O Irã está sob sanções de EUA e Europa e
precisa desesperadamente de receitas em moeda forte. Sua maior fonte de
recursos é a China, que compra seu petróleo a um preço abaixo do mercado. A
Rússia emprega drones e foguetes iranianos na agressão contra a Ucrânia, em
troca de alimentos e tecnologia de defesa.
A queda no poder aquisitivo da classe média,
combinada com a repressão crescente, sobretudo contra as mulheres, tem ampliado
o descontentamento e os confrontos com a polícia que abalam a imagem da
teocracia iraniana.
Os dois movimentos, o catariano e o saudita,
levam a marca da ambiguidade. O Catar tem mantido boas relações com o Irã, que
o levaram a ser suspenso entre 2017 e 2021 do Conselho de Cooperação do Golfo,
liderado pela Arábia Saudita.
AJUDA. O emirado tem dado ajuda financeira à
Faixa de Gaza, governada pelo Hamas desde 2007, calculada em US$ 1 bilhão. Eu
mesmo presenciei, em 2014, funcionários palestinos com coletes da agência
catariano de cooperação internacional, avaliando os danos causados pelos
bombardeios israelenses, de modo que o rico emirado pudesse enviar os recursos
para a reconstrução. O líder político do Hamas, Ismail Haniyeh, vive em Doha.
Tudo isso vinha sendo feito em coordenação
com Israel, que precisa de uma válvula de escape para as frustrações dos
palestinos, e de uma ponte de interlocução com o Hamas. Catar e Israel não têm
relações diplomáticas formais, mas há um escritório para assuntos catarianos no
governo israelense. Atletas israelenses participam de eventos esportivos no
Catar. Voos Tel-Aviv-Doha foram criados para a Copa de 2022.
Essas ligações se tornariam problemáticas
depois dos ataques de 7 de outubro. O Catar se moveu rapidamente para
transformá-las num ativo diplomático.
Quando o Hamas acusou Israel de não cumprir
sua parte no acordo que possibilitou a trégua, um avião levando representantes
do governo do Catar pousou sigilosamente no Aeroporto Ben Gurion em Tel-Aviv. O
acordo foi salvo.
Desde 2014, Irã e Arábia Saudita travam uma
guerra por procuração no Iêmen, considerada pela ONU a maior tragédia
humanitária. Estima-se que ela tenha matado 377 mil pessoas: 150 mil
diretamente e o restante de fome e doenças.
MILÍCIAS. O Irã patrocina a milícia dos
houthis, minoria xiita no Iêmen.
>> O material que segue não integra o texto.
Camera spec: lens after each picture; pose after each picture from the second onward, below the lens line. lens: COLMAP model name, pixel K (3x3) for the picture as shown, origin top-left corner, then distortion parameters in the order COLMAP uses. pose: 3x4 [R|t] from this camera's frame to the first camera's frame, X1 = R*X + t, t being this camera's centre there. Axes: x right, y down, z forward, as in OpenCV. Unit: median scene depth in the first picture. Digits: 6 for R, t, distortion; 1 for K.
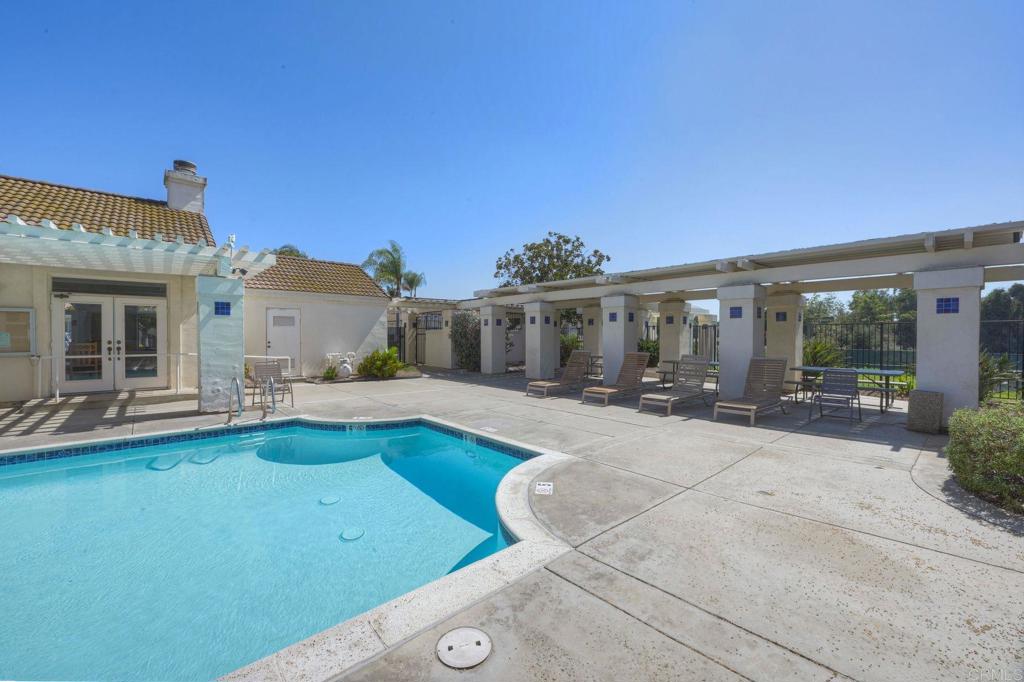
lens RADIAL K [[408.9, 0, 512.0], [0, 408.9, 341.0], [0, 0, 1]] dist [0.001218, -0.000013]
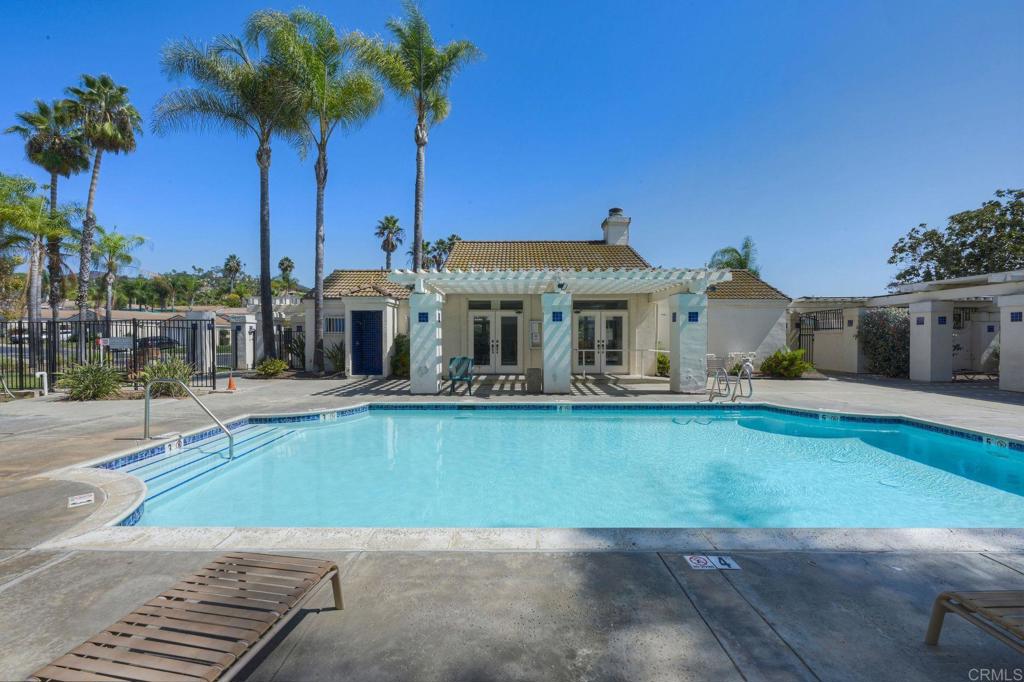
lens RADIAL K [[408.9, 0, 512.0], [0, 408.9, 341.0], [0, 0, 1]] dist [0.001218, -0.000013]
pose [[0.743826, 0.006749, -0.668339, -0.127125], [-0.007930, 0.999968, 0.001273, 0.001884], [0.668326, 0.004353, 0.743856, -0.205205]]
A Arábia Saudita e os Emirados Árabes Unidos
(EAU) apoiam o governo sunita. O presidente Abd Rabbu Mansour Hadi está exilado
no reino saudita desde 2015.
Em março de 2022, a China mediou uma
aproximação entre Arábia Saudita e Irã, visando à retomada de relações
diplomáticas. No mês seguinte, sauditas e iranianos articularam uma trégua
entre o governo iemenita e a milícia houthi. Hadi aceitou o acordo mediante a
promessa de ajuda humanitária de US$ 3 bilhões. A trégua foi mantida mesmo
depois de expirar o prazo do acordo, em outubro de 2022.
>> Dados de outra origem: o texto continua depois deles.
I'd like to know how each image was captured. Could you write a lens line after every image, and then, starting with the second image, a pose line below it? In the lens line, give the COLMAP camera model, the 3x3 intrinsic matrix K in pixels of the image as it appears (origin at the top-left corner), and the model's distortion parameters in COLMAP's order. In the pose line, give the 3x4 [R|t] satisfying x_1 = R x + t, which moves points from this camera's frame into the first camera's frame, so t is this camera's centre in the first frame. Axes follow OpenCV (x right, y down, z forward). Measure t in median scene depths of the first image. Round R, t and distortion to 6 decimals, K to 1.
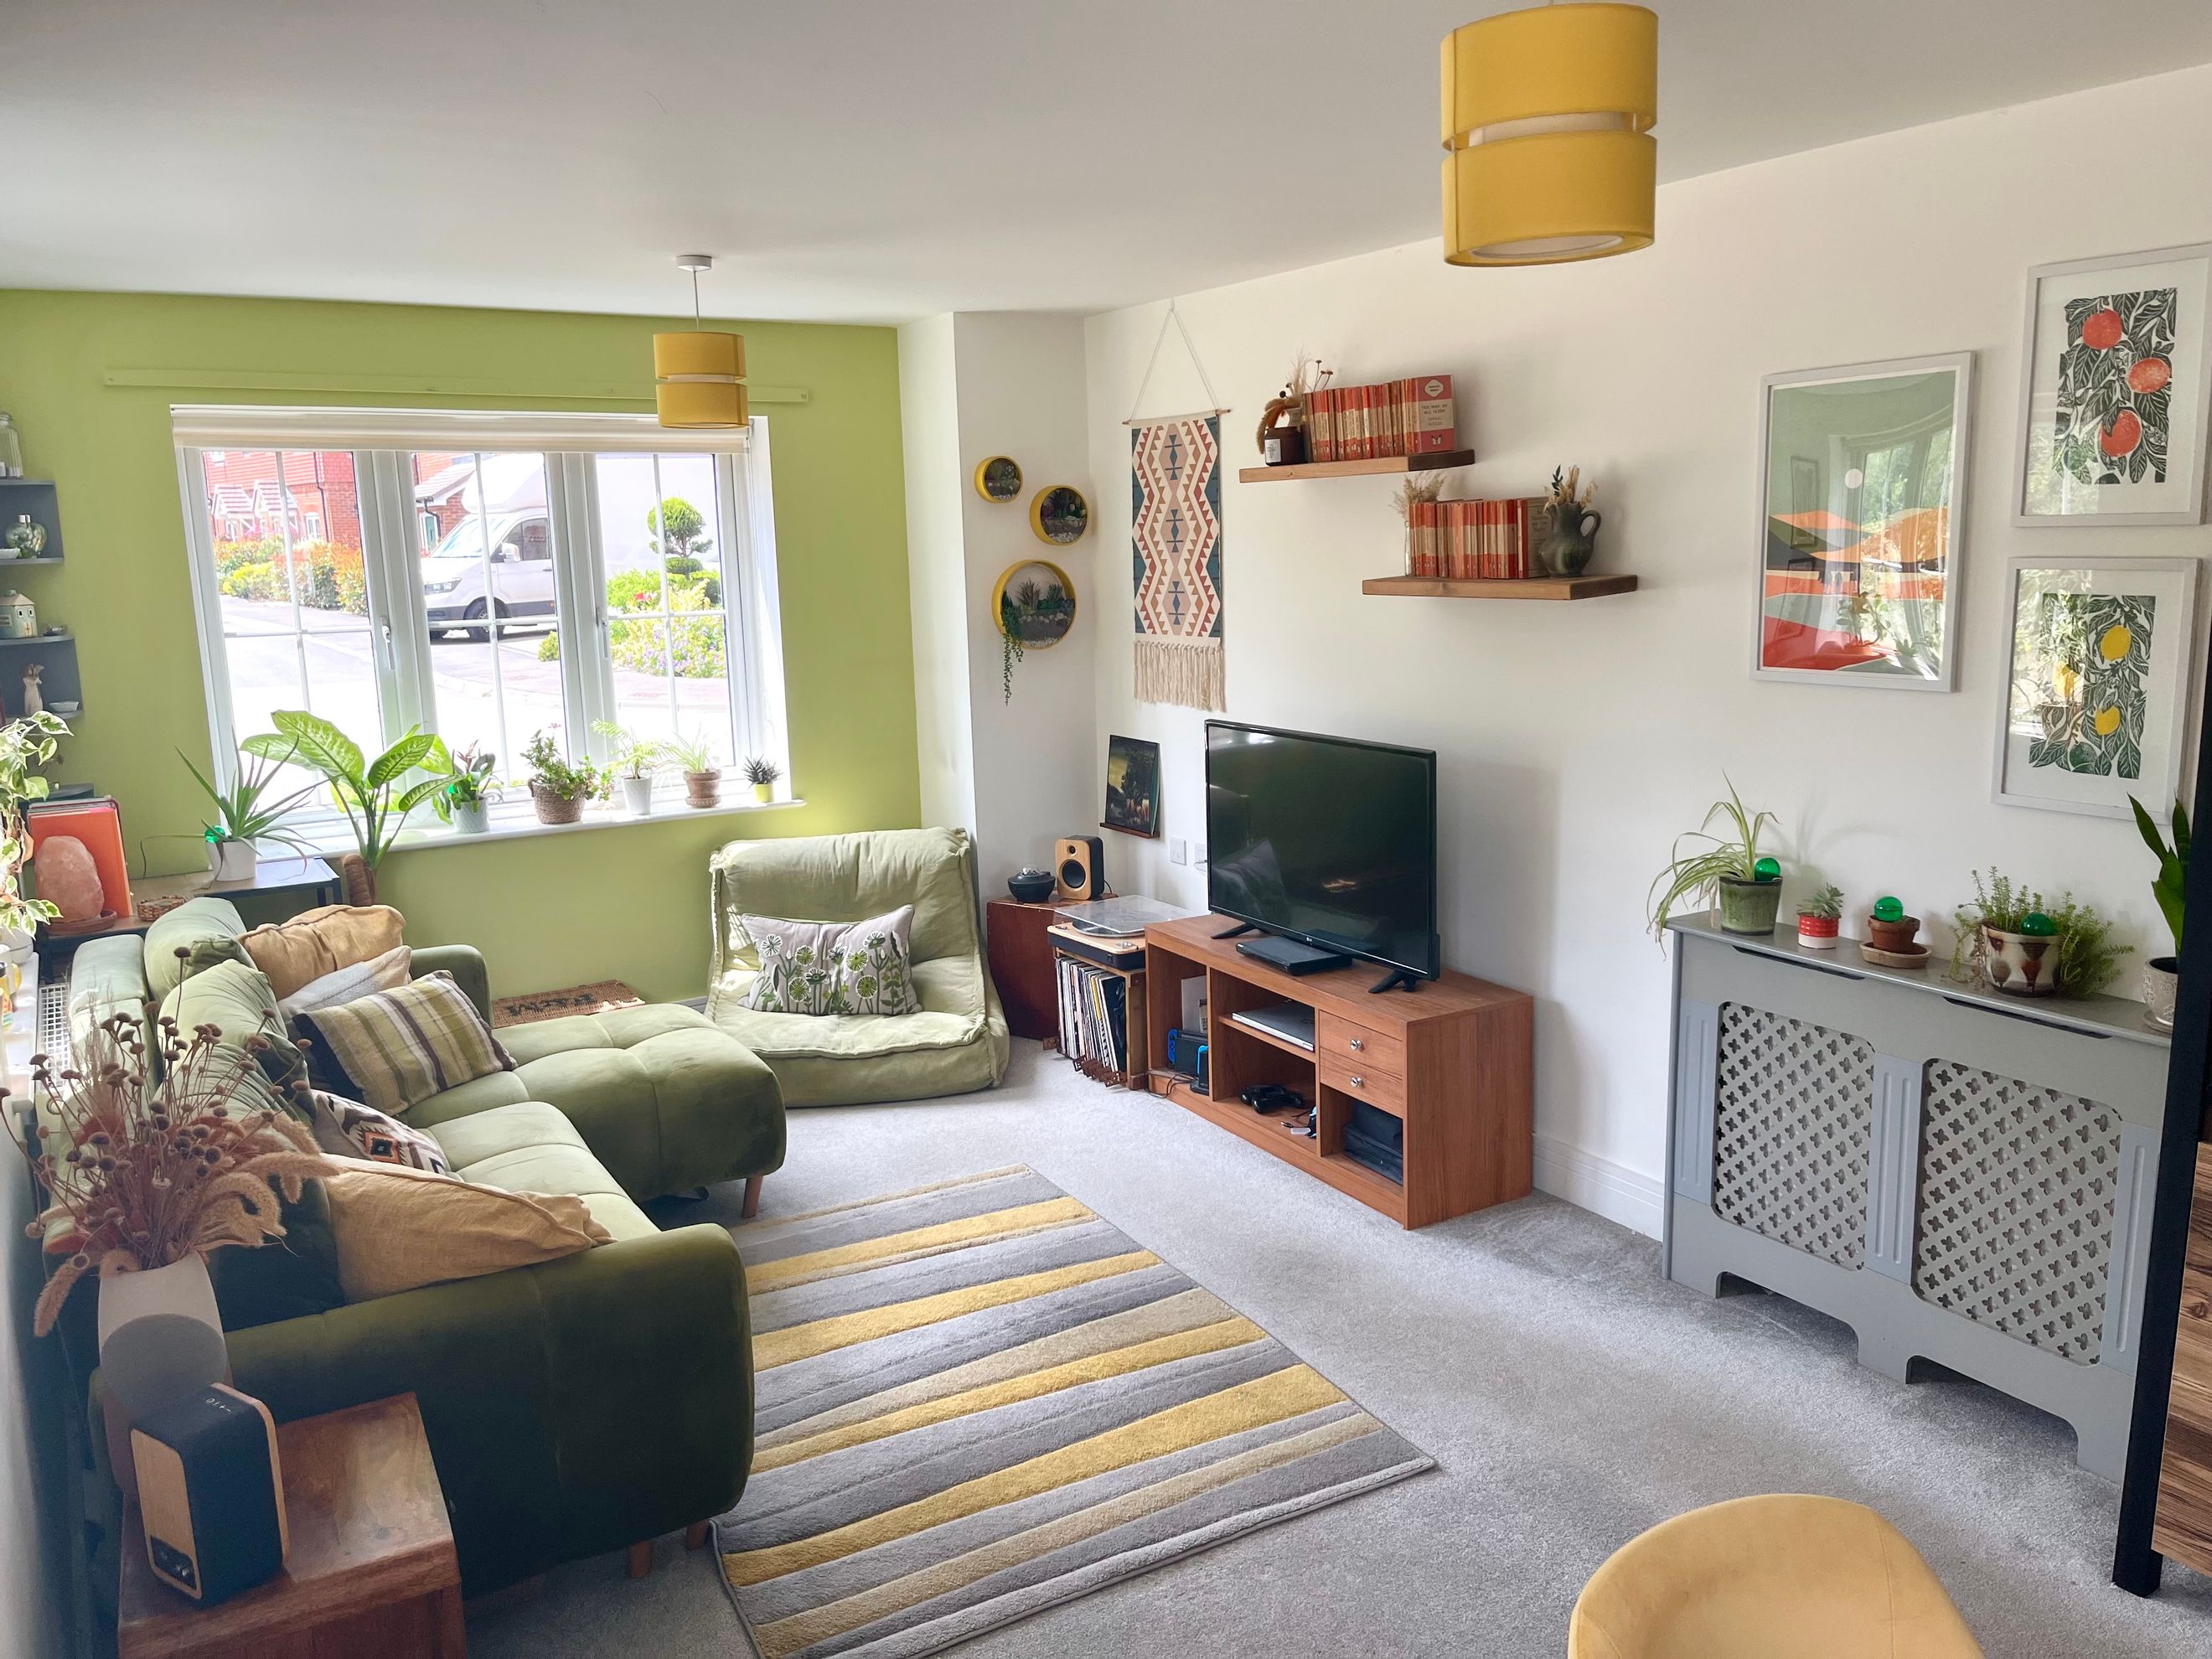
lens RADIAL K [[1703.7, 0, 1106.0], [0, 1703.7, 829.5], [0, 0, 1]] dist [0.085258, -0.137717]
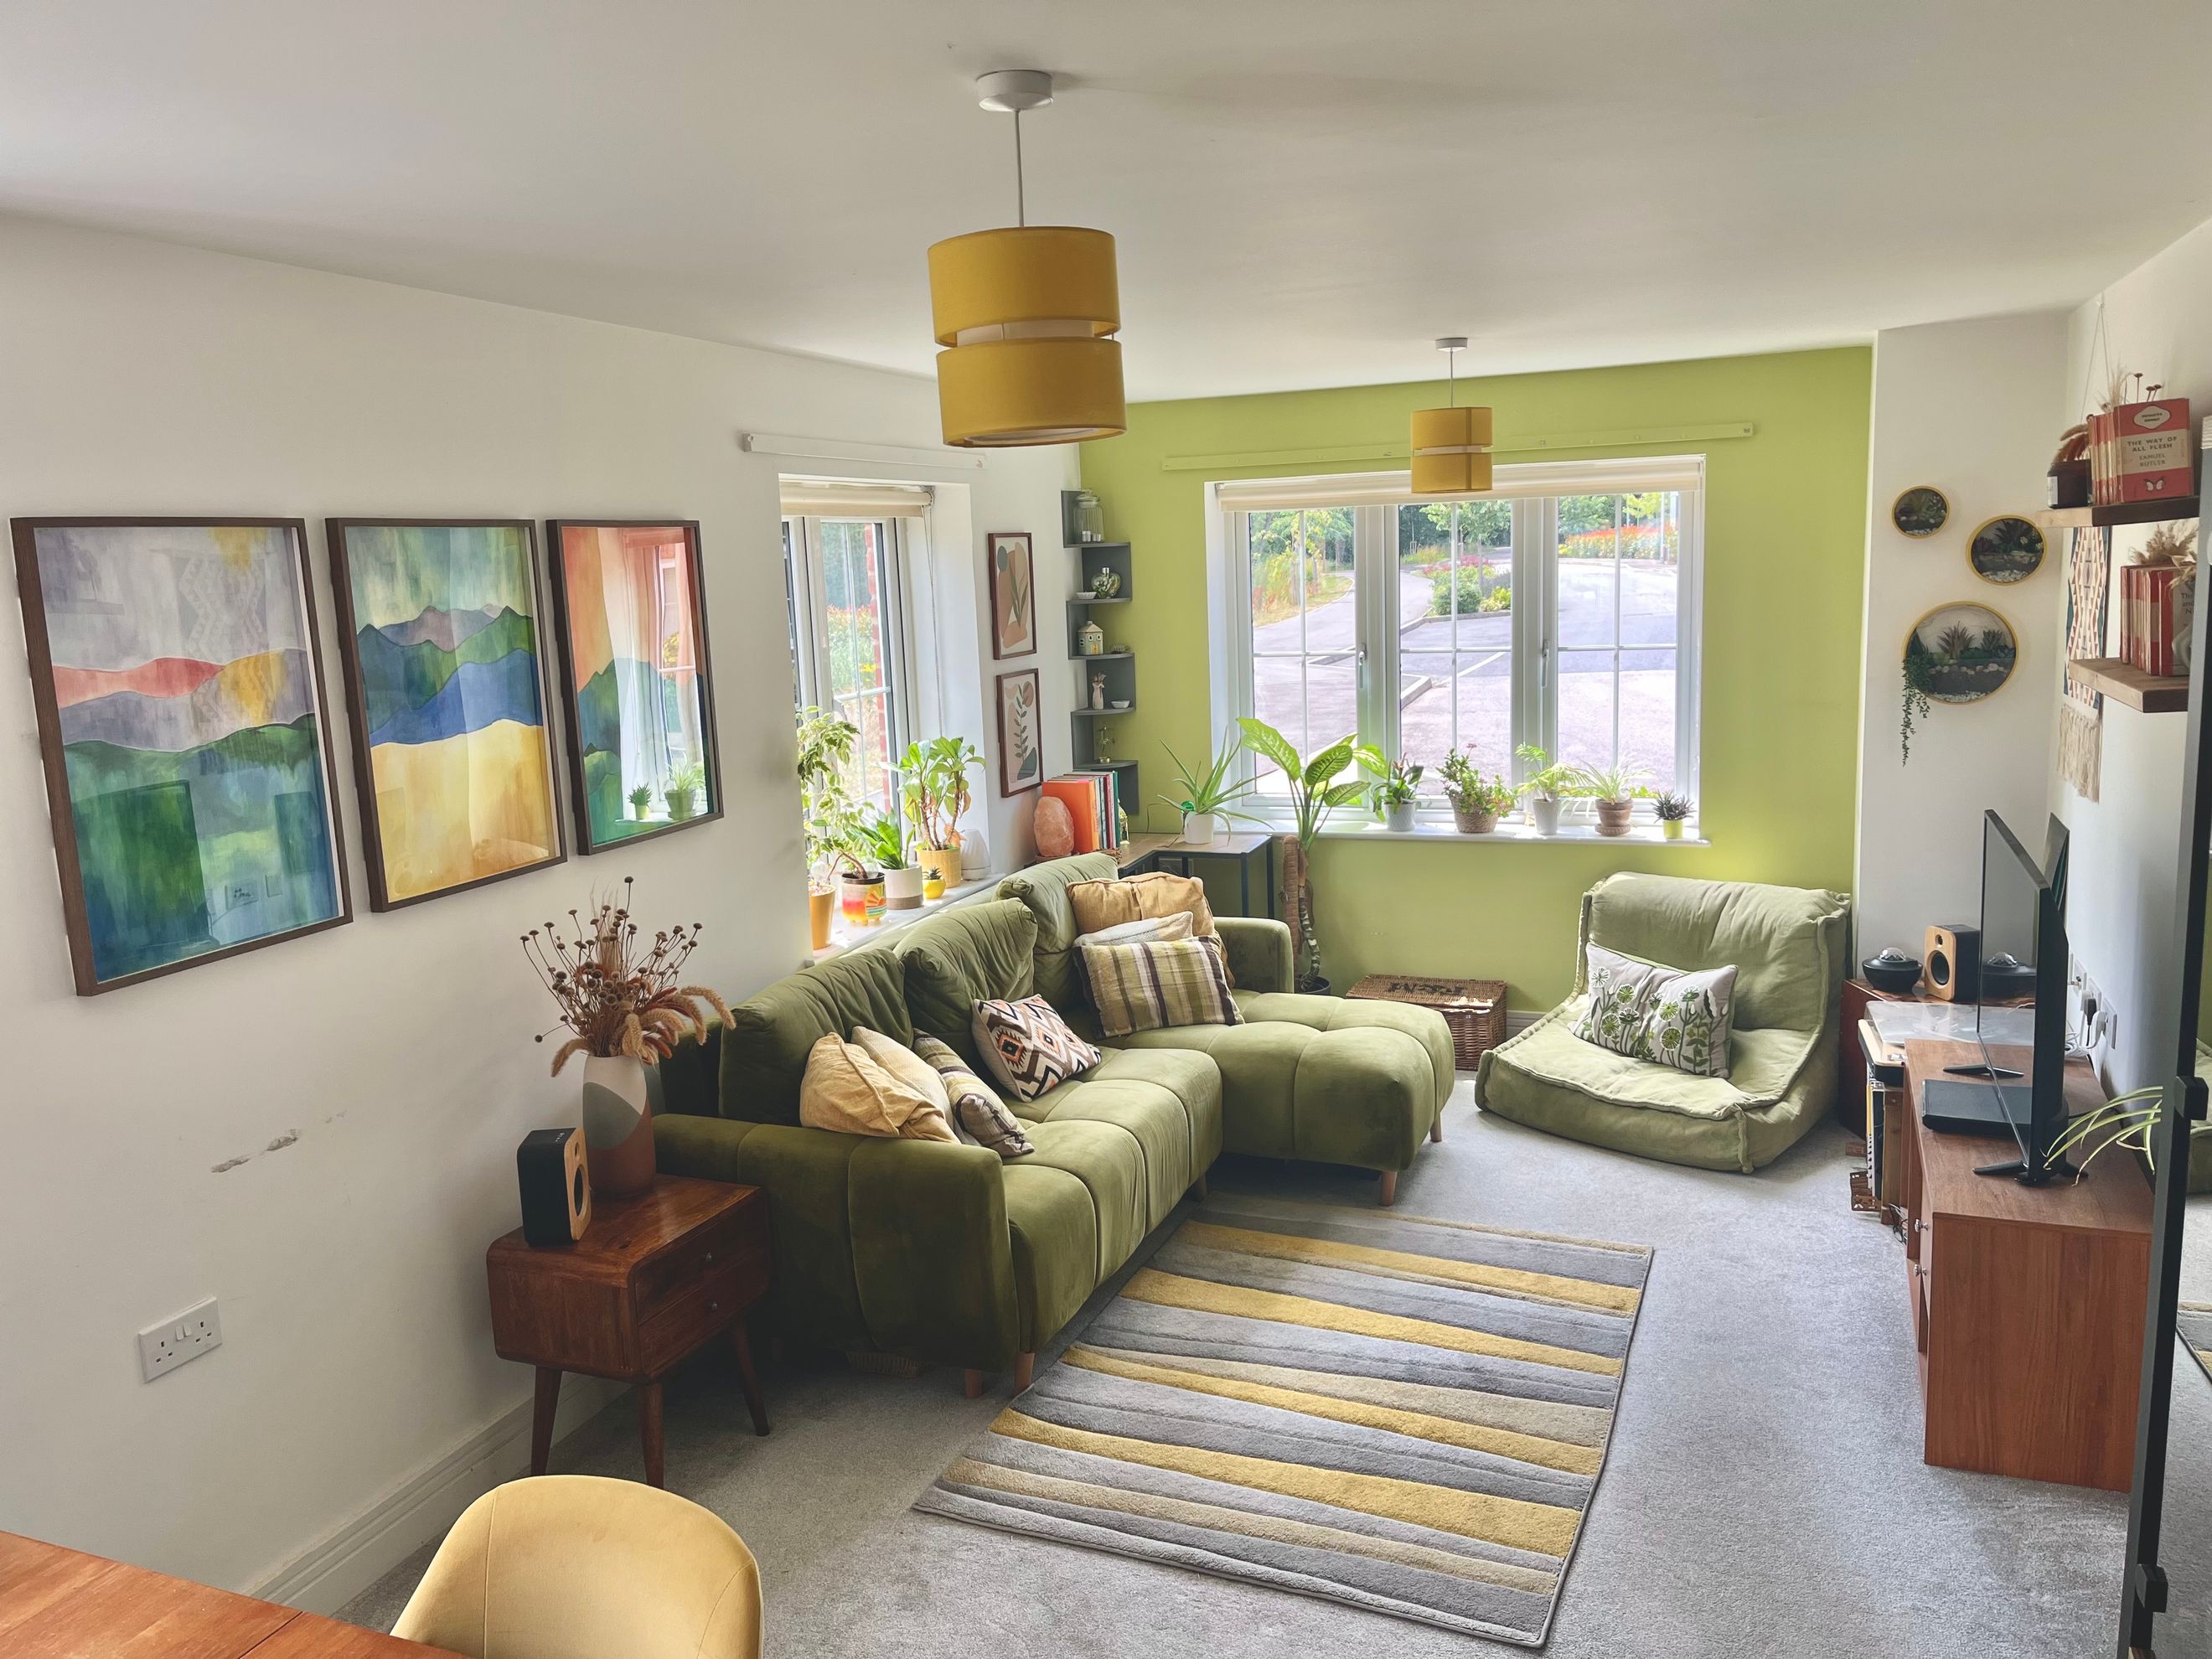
lens RADIAL K [[1703.7, 0, 1106.0], [0, 1703.7, 829.5], [0, 0, 1]] dist [0.085258, -0.137717]
pose [[0.590850, 0.129238, -0.796363, 0.437992], [-0.113947, 0.990559, 0.076212, -0.064890], [0.798694, 0.045714, 0.599998, 0.143639]]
Como parte dessa estratégia, a China trouxe
Irã, Arábia Saudita, EAU e Egito para o Brics, contra a vontade de Brasil e
Índia. A guerra no Iêmen é um constrangimento para os EUA, fornecedores de
armas para Arábia Saudita e EAU. Ao assumir o governo, em 2021, Biden suspendeu
a venda de armas para os dois países, selada por seu antecessor, Donald Trump.
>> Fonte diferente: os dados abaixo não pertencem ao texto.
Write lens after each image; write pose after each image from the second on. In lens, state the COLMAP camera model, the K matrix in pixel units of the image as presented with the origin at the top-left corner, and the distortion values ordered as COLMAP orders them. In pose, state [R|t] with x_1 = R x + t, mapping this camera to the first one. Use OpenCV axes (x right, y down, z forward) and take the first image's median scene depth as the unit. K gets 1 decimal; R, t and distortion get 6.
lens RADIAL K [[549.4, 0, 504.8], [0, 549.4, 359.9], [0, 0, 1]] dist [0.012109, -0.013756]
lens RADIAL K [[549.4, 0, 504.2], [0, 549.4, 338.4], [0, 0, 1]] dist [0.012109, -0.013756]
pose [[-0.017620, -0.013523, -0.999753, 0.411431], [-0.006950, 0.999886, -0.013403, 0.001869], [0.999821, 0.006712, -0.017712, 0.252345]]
Isso levou à aproximação entre Arábia Saudita e China. Apesar de sua aliança
com o Irã, os chineses negociam a venda de armas à Arábia Saudita e ao Egito,
ambos adversários da teocracia xiita, e rivais entre si.
DIPLOMACIA. Desde o governo Trump, os EUA
realizam um pivô para o Oriente Médio, por meio dos Acordos de Abraão. EAU,
Bahrein, Marrocos e Sudão normalizaram relações com Israel. Agora seria a vez
dos sauditas. O ministro do Turismo de Israel, Haim Katz, visitou Riad no dia
26 de setembro, seguido pelo ministro da Comunicação, Shlomo Karhi, no dia 3 de
outubro.
Quatro dias depois, o Hamas lançou seus ataques, destinados a interromper esse processo. O acordo incluía concessões de Israel para a Autoridade Palestina na Cisjordânia, rival do Hamas. Como se vê, o Oriente Médio vive um momento de distensão, movido por interesses econômicos e geopolíticos. Essa dinâmica se mostra mais forte do que o trauma causado pelas atrocidades do Hamas e pela resposta brutal de Israel.